-- Given entries follows --

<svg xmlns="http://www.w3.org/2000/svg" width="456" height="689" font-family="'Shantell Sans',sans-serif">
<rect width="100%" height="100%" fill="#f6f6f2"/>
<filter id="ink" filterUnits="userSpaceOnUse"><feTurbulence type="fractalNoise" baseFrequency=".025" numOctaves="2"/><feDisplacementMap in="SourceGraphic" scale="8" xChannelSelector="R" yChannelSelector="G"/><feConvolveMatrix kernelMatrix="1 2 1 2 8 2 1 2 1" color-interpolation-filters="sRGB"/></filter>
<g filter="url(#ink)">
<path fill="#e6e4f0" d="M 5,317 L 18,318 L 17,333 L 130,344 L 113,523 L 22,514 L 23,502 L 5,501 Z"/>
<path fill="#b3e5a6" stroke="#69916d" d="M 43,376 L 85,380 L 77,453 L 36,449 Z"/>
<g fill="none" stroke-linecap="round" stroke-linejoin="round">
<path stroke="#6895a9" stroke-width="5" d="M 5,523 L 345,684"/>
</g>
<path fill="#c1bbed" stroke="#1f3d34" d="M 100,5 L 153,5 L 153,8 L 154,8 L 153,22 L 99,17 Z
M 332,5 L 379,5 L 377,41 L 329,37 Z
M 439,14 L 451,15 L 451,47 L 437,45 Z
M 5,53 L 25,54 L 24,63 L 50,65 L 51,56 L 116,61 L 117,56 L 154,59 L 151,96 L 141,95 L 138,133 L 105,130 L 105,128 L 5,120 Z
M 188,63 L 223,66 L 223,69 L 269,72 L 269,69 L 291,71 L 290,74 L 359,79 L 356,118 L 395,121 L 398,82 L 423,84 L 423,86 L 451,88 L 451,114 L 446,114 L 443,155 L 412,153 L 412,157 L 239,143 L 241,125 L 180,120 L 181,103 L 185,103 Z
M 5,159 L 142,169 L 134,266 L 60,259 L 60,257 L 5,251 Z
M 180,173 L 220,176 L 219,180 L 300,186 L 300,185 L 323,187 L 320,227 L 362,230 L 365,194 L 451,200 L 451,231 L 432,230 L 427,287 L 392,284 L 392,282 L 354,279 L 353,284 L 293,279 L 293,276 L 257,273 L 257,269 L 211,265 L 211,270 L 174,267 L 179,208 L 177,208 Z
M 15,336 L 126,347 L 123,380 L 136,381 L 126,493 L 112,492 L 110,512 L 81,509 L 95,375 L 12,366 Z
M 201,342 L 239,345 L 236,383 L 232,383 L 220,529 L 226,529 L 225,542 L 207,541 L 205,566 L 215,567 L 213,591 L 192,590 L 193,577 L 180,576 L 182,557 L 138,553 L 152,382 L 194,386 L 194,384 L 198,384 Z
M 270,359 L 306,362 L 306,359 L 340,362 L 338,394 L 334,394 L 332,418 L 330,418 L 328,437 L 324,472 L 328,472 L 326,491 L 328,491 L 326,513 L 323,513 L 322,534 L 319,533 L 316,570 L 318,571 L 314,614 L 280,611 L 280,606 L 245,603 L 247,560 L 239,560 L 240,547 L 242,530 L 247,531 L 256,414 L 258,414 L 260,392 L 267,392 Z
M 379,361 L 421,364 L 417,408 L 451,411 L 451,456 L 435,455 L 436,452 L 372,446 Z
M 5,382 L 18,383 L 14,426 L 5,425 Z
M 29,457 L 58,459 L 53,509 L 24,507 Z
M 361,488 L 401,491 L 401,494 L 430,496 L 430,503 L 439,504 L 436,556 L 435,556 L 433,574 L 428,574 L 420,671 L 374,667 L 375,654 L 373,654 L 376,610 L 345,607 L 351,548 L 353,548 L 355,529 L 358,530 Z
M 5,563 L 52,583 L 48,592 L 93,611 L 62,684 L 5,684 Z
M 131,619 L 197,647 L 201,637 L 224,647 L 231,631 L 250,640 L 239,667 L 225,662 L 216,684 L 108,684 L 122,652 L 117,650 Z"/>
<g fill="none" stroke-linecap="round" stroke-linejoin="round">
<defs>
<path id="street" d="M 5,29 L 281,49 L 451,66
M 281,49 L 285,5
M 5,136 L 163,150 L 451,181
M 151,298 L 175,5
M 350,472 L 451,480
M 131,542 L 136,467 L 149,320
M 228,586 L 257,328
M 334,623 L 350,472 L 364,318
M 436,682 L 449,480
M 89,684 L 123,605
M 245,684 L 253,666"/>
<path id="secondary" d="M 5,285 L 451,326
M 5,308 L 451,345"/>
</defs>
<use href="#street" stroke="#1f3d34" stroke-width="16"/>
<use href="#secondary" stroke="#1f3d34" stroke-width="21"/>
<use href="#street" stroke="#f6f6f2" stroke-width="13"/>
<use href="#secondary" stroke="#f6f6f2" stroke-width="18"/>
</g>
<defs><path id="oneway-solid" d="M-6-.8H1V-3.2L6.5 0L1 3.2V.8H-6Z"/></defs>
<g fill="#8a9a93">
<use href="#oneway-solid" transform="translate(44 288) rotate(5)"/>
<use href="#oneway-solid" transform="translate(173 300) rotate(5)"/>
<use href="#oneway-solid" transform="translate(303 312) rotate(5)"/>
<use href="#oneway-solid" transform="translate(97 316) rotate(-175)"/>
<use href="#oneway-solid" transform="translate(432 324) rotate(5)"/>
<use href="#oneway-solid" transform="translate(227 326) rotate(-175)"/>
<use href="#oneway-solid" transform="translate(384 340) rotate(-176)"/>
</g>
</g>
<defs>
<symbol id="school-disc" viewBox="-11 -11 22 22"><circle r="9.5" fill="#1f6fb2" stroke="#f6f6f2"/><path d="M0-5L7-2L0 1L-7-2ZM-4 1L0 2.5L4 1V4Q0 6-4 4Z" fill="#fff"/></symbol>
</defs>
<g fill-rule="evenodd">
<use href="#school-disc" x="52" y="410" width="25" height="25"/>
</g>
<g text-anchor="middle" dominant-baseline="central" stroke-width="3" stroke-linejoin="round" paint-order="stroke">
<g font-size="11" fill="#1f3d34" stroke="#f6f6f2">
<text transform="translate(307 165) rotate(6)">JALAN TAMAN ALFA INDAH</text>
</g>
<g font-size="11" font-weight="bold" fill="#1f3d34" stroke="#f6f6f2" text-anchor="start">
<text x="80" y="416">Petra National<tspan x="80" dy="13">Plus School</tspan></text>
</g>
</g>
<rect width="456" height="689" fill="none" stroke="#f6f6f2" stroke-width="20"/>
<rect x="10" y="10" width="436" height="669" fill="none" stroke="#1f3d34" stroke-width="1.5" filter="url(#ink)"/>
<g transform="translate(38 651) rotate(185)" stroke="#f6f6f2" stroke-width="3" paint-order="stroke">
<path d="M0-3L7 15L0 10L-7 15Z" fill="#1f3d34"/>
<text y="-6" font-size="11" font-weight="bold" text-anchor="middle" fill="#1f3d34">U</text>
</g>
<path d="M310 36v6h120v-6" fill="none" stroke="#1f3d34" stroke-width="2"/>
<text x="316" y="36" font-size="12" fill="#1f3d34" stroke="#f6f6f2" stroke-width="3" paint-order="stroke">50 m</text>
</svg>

-- Given entries concluded --
-- Given entries follows --

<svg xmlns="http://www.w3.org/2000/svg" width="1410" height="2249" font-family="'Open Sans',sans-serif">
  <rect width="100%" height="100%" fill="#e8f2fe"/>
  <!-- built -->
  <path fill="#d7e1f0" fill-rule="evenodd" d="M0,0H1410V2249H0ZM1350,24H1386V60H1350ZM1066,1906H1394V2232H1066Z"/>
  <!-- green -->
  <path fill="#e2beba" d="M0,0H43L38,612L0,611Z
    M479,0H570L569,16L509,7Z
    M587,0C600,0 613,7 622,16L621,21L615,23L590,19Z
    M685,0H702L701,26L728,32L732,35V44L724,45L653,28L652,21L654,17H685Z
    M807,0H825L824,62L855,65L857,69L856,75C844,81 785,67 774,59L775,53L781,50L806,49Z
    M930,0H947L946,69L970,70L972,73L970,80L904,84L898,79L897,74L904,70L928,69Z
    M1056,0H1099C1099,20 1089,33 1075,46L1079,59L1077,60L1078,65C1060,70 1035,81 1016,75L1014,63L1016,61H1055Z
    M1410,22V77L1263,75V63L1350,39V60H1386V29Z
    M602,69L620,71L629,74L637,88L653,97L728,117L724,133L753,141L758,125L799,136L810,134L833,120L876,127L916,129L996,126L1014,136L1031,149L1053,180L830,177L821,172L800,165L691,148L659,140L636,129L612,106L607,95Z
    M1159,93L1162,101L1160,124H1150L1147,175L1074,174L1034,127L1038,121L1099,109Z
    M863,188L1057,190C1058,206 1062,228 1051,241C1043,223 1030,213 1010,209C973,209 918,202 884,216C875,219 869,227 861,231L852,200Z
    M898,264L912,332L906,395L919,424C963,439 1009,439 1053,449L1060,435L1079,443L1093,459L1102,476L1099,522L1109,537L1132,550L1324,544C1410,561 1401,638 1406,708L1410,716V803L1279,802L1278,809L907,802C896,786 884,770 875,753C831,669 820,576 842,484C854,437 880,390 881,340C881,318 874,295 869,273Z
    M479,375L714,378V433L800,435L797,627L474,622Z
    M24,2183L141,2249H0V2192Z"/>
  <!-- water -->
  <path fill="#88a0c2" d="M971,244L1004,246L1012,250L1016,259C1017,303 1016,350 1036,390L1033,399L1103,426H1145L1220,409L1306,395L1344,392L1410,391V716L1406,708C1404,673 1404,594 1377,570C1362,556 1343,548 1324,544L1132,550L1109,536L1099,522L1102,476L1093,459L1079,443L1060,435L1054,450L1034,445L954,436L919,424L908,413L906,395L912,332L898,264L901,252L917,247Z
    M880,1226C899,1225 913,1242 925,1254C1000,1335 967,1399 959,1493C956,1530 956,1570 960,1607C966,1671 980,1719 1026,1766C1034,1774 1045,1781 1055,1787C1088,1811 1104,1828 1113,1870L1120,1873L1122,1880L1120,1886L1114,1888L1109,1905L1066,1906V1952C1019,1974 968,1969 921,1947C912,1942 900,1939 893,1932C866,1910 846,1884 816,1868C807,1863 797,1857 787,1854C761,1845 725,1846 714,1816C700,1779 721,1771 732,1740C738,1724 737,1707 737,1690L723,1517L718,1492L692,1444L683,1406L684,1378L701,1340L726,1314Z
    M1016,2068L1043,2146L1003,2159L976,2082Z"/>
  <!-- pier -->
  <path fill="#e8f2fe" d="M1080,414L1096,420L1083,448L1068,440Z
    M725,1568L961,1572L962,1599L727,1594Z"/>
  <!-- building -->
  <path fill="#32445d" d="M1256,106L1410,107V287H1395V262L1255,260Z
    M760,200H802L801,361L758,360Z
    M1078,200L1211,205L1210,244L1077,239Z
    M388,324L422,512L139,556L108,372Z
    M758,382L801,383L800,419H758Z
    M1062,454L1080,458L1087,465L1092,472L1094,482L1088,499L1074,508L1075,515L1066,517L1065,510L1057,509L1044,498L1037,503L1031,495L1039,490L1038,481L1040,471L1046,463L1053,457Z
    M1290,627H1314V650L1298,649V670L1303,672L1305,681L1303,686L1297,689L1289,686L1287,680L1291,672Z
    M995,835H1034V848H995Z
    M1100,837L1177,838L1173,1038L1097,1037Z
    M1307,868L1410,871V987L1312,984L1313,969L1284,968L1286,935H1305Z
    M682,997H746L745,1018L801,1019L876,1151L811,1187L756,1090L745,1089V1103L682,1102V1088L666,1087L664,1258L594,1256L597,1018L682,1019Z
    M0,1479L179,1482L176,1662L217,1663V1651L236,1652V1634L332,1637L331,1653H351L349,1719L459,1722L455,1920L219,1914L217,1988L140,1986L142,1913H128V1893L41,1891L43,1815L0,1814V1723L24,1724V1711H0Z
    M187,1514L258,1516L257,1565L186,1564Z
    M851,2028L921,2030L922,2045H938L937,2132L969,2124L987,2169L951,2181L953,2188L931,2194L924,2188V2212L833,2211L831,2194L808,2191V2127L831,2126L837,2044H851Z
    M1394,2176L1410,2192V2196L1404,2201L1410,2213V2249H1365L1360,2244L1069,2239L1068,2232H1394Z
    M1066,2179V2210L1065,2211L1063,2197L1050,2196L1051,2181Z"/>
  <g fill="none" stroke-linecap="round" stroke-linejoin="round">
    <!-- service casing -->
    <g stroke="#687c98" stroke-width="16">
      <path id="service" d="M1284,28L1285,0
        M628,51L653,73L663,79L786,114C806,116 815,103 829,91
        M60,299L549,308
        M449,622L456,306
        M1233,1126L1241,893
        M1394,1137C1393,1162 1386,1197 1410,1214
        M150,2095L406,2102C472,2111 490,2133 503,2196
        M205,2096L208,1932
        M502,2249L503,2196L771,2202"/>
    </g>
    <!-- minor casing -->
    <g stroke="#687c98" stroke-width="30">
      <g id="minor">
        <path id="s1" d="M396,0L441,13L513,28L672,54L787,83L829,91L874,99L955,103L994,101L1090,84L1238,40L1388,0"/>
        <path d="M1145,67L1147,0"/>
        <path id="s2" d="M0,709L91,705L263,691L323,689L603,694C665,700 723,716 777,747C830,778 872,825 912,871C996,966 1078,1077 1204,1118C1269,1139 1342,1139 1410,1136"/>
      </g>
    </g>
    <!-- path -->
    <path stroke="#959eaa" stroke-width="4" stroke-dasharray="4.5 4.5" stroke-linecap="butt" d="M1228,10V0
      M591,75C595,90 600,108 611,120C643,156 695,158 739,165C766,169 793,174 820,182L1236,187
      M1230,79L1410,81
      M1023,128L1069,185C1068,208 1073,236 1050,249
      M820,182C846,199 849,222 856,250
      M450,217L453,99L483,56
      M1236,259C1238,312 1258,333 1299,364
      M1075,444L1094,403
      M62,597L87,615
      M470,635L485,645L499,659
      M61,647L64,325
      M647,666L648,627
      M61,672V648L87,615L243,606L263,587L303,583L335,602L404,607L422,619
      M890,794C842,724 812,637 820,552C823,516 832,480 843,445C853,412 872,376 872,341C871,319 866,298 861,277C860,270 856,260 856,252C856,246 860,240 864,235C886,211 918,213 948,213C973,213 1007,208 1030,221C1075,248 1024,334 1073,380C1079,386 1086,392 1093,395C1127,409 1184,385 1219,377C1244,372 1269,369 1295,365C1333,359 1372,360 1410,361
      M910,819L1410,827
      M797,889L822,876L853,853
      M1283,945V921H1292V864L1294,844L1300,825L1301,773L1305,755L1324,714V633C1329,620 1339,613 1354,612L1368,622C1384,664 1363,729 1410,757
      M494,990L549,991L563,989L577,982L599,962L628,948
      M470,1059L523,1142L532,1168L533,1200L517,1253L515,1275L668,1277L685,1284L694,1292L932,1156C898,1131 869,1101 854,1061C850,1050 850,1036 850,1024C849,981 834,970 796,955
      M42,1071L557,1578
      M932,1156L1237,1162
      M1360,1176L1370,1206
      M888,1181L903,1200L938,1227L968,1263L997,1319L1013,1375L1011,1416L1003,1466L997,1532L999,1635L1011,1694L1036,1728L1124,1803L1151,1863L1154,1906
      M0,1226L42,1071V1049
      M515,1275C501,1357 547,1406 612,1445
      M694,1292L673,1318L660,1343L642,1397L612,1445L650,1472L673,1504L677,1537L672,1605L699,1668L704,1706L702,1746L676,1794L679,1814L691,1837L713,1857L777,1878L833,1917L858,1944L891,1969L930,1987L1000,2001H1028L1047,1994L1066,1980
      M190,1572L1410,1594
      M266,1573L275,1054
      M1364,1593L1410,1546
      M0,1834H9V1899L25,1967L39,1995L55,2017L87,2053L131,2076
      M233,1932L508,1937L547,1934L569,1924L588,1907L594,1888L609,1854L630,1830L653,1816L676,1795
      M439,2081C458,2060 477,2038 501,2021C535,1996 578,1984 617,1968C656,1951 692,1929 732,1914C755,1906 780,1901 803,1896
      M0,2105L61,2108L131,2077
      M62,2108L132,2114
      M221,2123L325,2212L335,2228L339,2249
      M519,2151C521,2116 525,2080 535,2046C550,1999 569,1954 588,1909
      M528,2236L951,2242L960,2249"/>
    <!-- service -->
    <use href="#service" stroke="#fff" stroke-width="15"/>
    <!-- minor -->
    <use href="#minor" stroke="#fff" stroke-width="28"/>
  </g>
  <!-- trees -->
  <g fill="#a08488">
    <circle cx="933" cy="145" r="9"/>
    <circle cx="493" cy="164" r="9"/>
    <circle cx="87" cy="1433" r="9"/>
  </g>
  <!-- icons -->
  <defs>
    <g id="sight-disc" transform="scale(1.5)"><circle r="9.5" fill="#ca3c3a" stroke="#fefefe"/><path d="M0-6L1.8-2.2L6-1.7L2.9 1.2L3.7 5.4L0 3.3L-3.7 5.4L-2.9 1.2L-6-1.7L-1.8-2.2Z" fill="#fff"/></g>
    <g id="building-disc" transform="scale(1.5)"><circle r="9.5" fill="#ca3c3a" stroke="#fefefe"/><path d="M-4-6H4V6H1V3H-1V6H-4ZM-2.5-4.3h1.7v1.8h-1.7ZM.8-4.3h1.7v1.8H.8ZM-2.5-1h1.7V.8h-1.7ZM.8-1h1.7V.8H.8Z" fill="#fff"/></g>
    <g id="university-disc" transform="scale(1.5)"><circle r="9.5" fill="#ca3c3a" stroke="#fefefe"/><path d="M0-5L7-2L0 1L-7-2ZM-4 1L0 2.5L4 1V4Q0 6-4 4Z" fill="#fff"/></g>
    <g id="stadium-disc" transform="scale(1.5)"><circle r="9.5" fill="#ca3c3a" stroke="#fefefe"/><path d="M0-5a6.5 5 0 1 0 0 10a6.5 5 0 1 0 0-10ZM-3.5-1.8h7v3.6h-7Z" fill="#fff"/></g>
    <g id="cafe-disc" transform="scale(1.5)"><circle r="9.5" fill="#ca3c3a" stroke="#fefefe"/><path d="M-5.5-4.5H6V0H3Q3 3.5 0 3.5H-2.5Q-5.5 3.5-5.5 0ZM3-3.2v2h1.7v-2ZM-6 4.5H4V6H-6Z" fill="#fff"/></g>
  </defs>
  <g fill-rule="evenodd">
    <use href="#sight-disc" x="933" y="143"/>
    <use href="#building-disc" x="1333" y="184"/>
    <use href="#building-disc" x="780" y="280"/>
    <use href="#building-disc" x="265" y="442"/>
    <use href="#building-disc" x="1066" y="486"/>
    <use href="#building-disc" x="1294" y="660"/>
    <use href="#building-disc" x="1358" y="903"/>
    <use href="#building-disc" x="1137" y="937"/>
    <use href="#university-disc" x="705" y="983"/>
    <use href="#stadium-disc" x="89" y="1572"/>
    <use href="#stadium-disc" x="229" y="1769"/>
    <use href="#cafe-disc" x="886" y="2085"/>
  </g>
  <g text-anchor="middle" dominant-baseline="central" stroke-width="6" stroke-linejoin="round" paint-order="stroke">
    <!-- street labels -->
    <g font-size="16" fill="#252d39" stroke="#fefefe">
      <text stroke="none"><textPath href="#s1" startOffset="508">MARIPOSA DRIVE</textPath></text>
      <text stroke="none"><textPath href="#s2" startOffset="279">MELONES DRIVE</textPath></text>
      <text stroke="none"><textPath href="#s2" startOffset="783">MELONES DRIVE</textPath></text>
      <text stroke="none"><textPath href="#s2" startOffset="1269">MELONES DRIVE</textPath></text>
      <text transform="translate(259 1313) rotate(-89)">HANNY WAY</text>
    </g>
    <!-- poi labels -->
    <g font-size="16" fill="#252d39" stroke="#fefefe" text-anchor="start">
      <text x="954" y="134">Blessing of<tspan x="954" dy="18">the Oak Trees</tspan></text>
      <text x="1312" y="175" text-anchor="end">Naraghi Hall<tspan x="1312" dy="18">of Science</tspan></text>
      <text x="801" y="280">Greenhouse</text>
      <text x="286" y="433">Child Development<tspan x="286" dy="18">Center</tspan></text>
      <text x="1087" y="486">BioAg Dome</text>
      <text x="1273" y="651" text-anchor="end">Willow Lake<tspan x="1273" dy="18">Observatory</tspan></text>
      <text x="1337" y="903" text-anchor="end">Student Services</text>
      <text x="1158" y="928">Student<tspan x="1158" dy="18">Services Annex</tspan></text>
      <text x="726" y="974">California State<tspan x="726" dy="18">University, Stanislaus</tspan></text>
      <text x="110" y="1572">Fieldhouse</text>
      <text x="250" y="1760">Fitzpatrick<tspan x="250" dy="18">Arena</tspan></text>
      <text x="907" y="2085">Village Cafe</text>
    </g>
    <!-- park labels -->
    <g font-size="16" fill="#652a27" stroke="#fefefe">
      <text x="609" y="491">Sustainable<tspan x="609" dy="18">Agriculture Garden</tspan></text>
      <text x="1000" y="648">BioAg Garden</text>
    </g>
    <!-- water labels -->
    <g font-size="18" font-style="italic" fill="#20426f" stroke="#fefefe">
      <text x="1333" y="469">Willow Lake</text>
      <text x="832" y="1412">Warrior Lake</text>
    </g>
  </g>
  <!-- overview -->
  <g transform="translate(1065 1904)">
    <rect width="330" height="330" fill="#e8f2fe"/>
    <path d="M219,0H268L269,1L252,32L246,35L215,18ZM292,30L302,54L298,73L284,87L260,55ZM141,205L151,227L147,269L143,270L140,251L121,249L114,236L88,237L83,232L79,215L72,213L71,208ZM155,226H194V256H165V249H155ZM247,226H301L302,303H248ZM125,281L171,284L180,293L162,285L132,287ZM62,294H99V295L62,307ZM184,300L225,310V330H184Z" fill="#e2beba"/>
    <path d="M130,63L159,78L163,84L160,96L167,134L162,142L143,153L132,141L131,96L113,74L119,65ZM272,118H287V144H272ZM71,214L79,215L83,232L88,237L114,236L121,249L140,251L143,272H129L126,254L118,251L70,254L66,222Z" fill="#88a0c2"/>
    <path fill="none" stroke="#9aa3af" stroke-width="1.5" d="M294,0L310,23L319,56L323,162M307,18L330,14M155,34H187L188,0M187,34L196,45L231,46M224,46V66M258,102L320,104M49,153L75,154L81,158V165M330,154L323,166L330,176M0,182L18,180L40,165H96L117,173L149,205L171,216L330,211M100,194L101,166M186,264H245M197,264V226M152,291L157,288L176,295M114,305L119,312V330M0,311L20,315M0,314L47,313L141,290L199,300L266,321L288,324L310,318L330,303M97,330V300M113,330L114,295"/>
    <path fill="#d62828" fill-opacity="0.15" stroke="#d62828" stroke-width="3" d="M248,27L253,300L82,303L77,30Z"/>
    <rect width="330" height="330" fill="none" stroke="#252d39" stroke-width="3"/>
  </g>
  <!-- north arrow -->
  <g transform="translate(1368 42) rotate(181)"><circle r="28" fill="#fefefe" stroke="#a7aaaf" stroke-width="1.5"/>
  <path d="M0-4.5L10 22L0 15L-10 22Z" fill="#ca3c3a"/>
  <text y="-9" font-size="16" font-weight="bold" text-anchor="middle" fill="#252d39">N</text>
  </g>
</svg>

-- Given entries concluded --

- _Directions for this task_
What lines in the records contain the word "dominant"? Return each one.

- _Solution for this task_
<g text-anchor="middle" dominant-baseline="central" stroke-width="3" stroke-linejoin="round" paint-order="stroke">
  <g text-anchor="middle" dominant-baseline="central" stroke-width="6" stroke-linejoin="round" paint-order="stroke">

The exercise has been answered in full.